Basic English довольно подробно представлен на Википедии, тоже, естественно, только на английском. Но идущих по пути освоения языков это, естественно, совершенно не смутит.
Basic English is a constructed language with a small number of words created by Charles Kay Ogden and described in his book Basic English: A General Introduction with Rules and Grammar (1930). The language is based on a simplified version of English, in essence a subset of it.
Ogden said that it would take seven years to learn English, seven months for Esperanto, and seven weeks for Basic English, comparable with Ido. Thus Basic English is used by companies who need to make complex books for international use, and by language schools that need to give people some knowledge of English in a short time.
Ogden did not put any words into Basic English that could be paraphrased with other words, and he strove to make the words work for speakers of any other language. He put his set of words through a large number of tests and adjustments. He also simplified the grammar but tried to keep it normal for English users.
The concept gained its greatest publicity just after the Second World War as a tool for world peace. Although it was not built into a program, similar simplifications were devised for various international uses. I. A. Richards was a forceful advocate of the use of Basic English, and lobbied the government of China to teach it in schools there. More recently, it has influenced the creation of Simplified English, a standardized version of English intended for the writing of technical manuals.
Contents
Rules of grammar
Ogden's rules of grammar for Basic English allows people to use the 850 words to talk about things and events in the normal English way.

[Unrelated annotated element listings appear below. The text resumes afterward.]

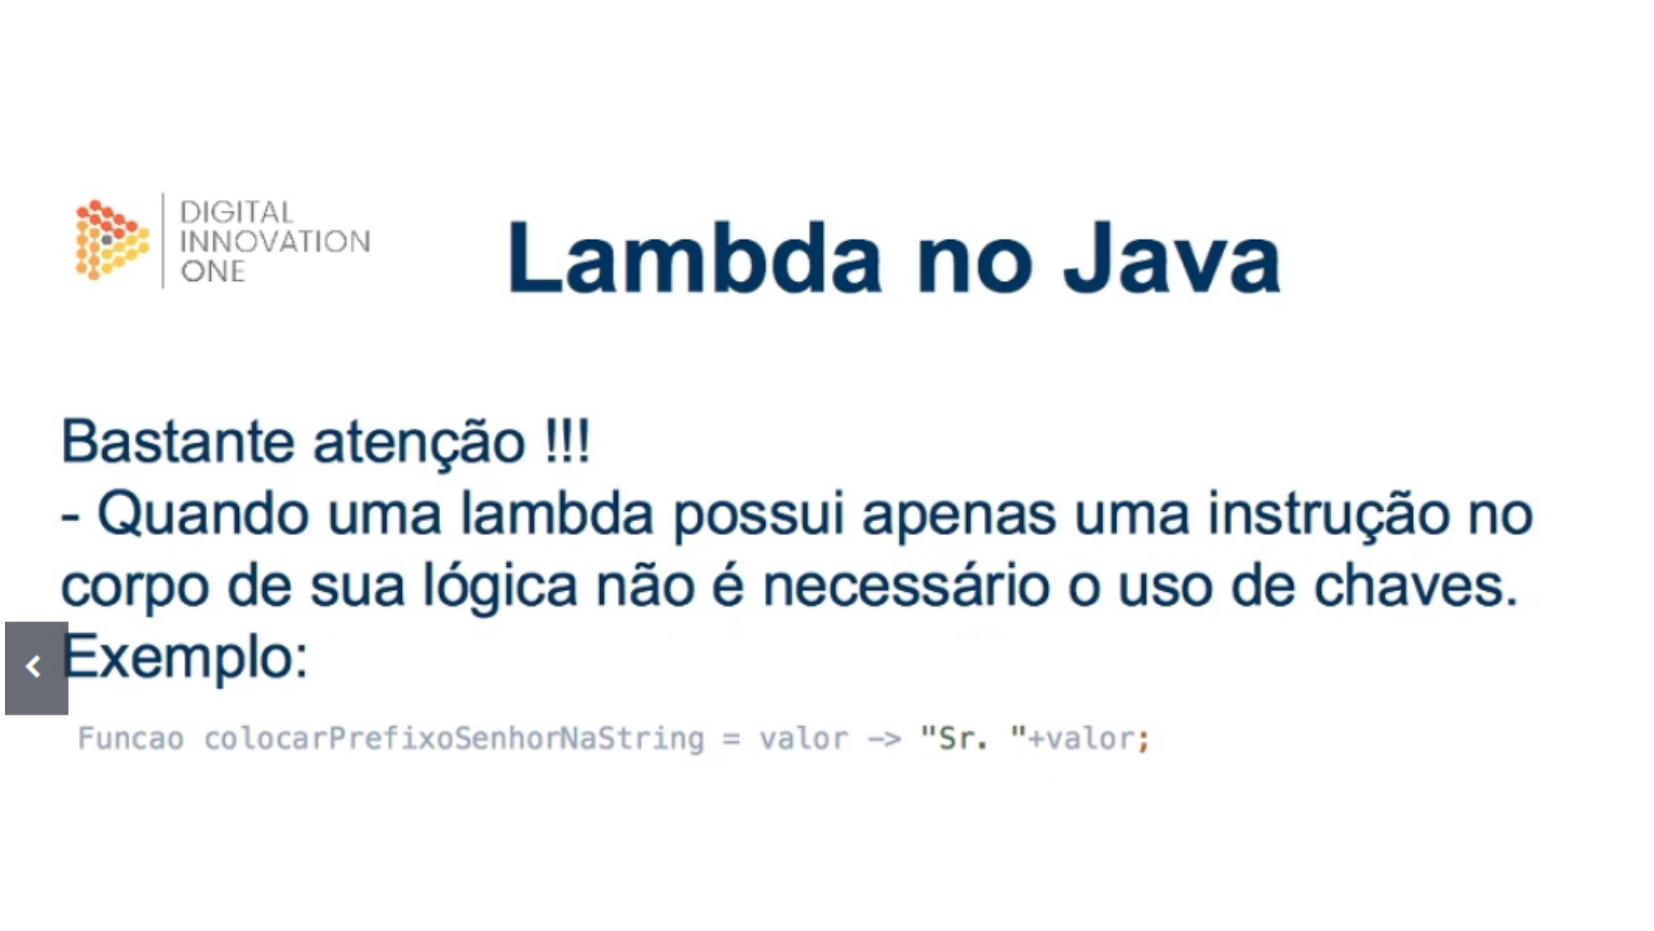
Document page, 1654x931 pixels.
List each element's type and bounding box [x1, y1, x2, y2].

picture [5, 151, 1654, 905]
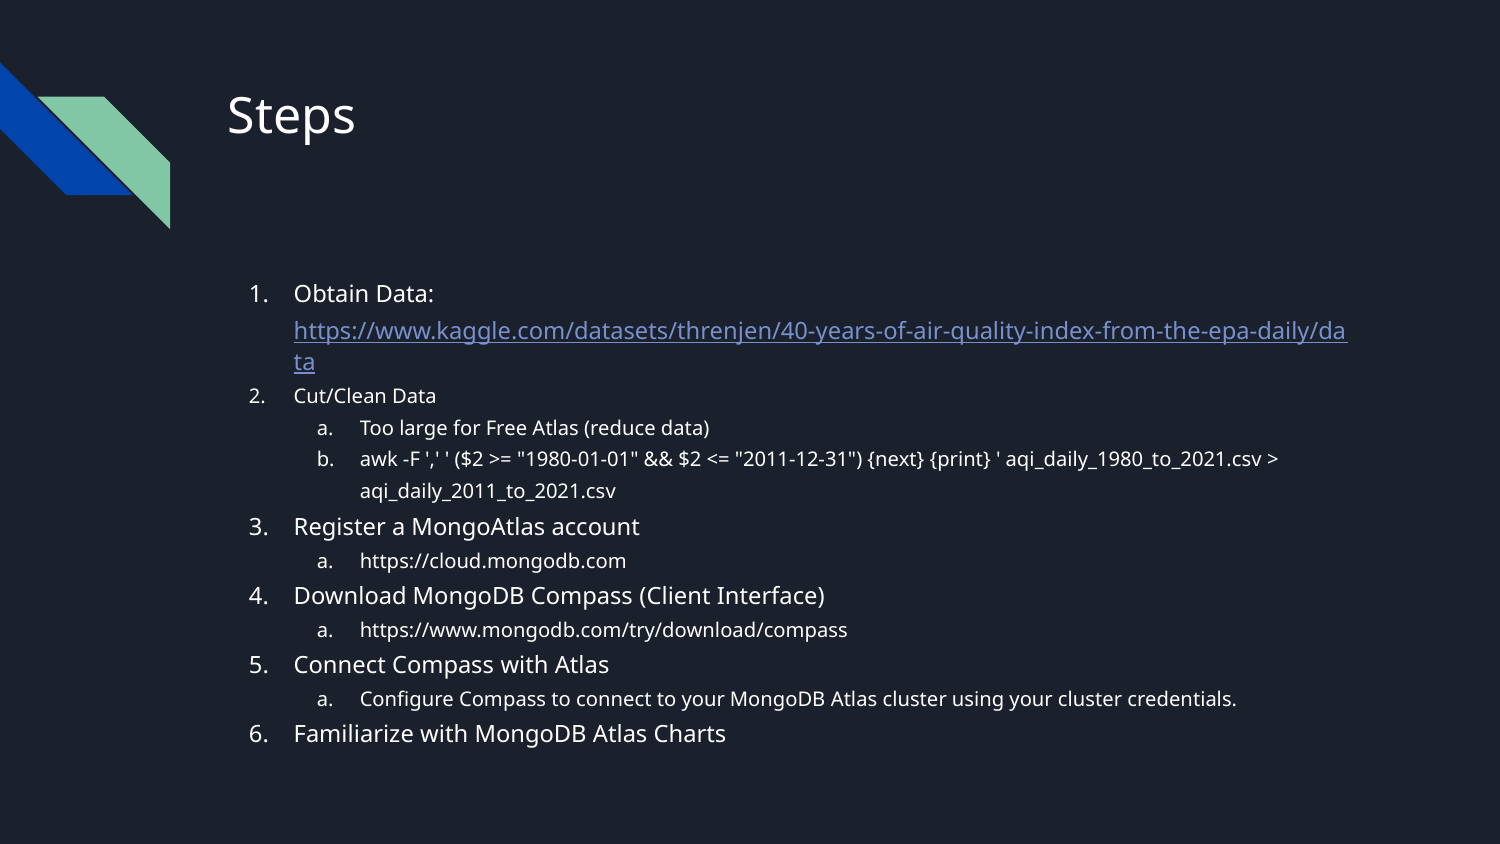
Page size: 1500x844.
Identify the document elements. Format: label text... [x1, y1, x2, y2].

list Obtain Data: https://www.kaggle.com/datasets/threnjen/40-years-of-air-quality-index-from-the-epa-daily/data Cut/Clean Data Too large for Free Atlas (reduce data) awk -F ',' ' ($2 >= "1980-01-01" && $2 <= "2011-12-31") {next} {print} ' aqi_daily_1980_to_2021.csv > aqi_daily_2011_to_2021.csv Register a MongoAtlas account https://cloud.mongodb.com Download MongoDB Compass (Client Interface) https://www.mongodb.com/try/download/compass Connect Compass with Atlas Configure Compass to connect to your MongoDB Atlas cluster using your cluster credentials. Familiarize with MongoDB Atlas Charts [212, 257, 1368, 735]
title Steps [212, 64, 1368, 215]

- Words are pluralised by adding an ~s on the end of the word. If there are special ways to make a plural word in English, such as ~es and ~ies, they should be used instead.
- Words like change, turn, and use are used as verbs, but the 300 of them may be turned into different forms by adding the ending ~er or ~ing; or into adjectives by adding ~ing and ~ed. Only act is to be turned into actor rather than acter.
- Some adjectives can be turned into adverbs with the ending ~ly.
- For comparatives and superlatives, either more and most or ~er and ~est may be used.
- Some adjectives can be inverted with un~.
- Yes/no questions are formed by adding do at the beginning or changing the word order.
- Operators and pronouns conjugate as in normal English.
- Combined words can be formed from two operators (for example become), from two nouns (for example newspaper or headline) or from a noun and a direction (sundown).
- Measures, numbers, money, months, days, years, clock time, and international words are in English forms.
- The wordlist can be augmented by the jargon of an industry or science. For example, in a grammar, words such as grammar or noun might be used, even though they are not on Ogden's wordlist.
Historical references
In the future history book The Shape of Things to Come, published in 1933, H.G. Wells depicted Basic English as the lingua franca of a new elite which after a prolonged struggle succeeds in uniting the world and establishing a world government. In the future world of Wells' vision, virtually all members of humanity know this language.
FDR to Churchill on Basic English
Winston Churchill and Franklin Roosevelt supported the idea of using Basic English as an international language, and Churchill recommended it in a speech at Harvard University in 1943. Amused critics (notably U.S. president Franklin Delano Roosevelt) said that "blood, toil, tears and sweat" translates into Basic English as "blood, hard work, eye water and face water".
According to the Times Educational Supplement's Talking To series, George Orwell might have parodied Basic English in his book Nineteen Eighty-Four. The references to Newspeak could be interpreted as a hidden critique against "universal languages".
George Bernard Shaw is said to have subsidized Basic English, but this may be a misunderstanding: Shaw's real interest in language reform - and the bulk of his estate after his death - went to devising a new alphabet for non-Basic English.
Noted science fiction author Robert A. Heinlein used a form of Basic English in his story "Gulf" as a language appropriate for a race of genius supermen.[1]
Word Lists
These are the 850 core words of Basic English. (See Appendix:Basic English word list)
In addition to the core 850, there are lists used to expand the vocabulary used in any given piece to 1,000 words. This is accomplished by adding a word list of 100 words particularly useful in a general field (e.g., science, verse, business, etc.), along with a 50-word list from a more specialized subset of that general field.